Minyan Mailbag: "Real Money"
The problem the Fed has is that it can only control the supply of money...
Maybe the market action just reflects people's sense of 'entitlement' to a rising market. I don't think that everyone understands that they are being conned by the Federal Reserve with the liquidity driven global economy.
Vernon Smith's behavior finance studies concerning bubbles sure seem right on.
The Federal Reserve has already done 3 coupon passes in November totaling $3 billion. Remember, this is when they just call up a dealer and buy government bonds with printed (fake) money. The dealer then uses this "new money" to lend out to customers. This is unlike a repo because the supply of money is permanent.
The problem the Fed has is that it can only control the supply of money (I do not believe that they even control the price of money, or interest rates. I think the market does that, which is why short term rates have been rising). I look then at two components and call the combination "real money." The first - supply of money - we know is still rising, and rapidly. Thus, the coupon passes this month. The Fed controls this. The second - the velocity of money - we think is slowing rapidly. The Fed can make money available, but they cannot make banks lend it (they can cajole only) or consumers borrow it. So real money, real liquidity, has been dropping rapidly even though the Fed has kept the supply high because it is not getting lent out as much as it used to.

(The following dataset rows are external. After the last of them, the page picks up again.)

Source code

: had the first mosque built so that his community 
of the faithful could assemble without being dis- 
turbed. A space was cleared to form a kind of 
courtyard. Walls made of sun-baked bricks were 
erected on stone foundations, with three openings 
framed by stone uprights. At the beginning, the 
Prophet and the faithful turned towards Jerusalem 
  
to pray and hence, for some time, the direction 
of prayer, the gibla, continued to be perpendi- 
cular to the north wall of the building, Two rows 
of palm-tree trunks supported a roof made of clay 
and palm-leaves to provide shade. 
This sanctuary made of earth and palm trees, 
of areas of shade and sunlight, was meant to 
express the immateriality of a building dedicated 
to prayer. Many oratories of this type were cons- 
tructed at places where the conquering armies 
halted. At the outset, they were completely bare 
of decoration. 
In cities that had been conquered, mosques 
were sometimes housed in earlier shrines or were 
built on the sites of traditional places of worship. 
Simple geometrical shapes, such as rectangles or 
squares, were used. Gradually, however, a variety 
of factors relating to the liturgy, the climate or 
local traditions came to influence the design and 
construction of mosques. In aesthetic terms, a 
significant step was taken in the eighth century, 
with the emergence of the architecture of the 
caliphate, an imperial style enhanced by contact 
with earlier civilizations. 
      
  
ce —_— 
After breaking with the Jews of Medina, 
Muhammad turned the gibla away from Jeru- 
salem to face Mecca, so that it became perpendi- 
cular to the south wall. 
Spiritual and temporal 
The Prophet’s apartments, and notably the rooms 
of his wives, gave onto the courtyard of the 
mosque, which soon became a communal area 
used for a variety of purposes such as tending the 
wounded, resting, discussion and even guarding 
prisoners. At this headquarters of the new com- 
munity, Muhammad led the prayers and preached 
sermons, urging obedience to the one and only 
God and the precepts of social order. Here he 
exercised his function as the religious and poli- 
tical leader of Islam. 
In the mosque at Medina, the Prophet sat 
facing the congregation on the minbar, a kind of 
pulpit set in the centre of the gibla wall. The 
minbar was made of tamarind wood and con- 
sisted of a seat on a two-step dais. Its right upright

Perversely, this could be what is fueling higher stock prices and definitely what has fueled gold prices. The excess supply of money when not getting into the real economy (although the U.S. real economy is now inextricably linked to the stock and housing markets) fuels speculation. If we measure stock market rallies around the world in terms of gold instead of each currency, we find that the rallies are very small. We can then view the increase in nominal stock prices more as a drop in all currencies. Real wealth has not been created.
The by-product of all this is more debt and more imbalances. Ultimately they are untenable. But remember, nominal stock prices are fueled by sentiment and so far risk seeking behavior has increased into year end.
This is due to the above explanation and also year end trading by fund managers who take extra risk to improve portfolio returns.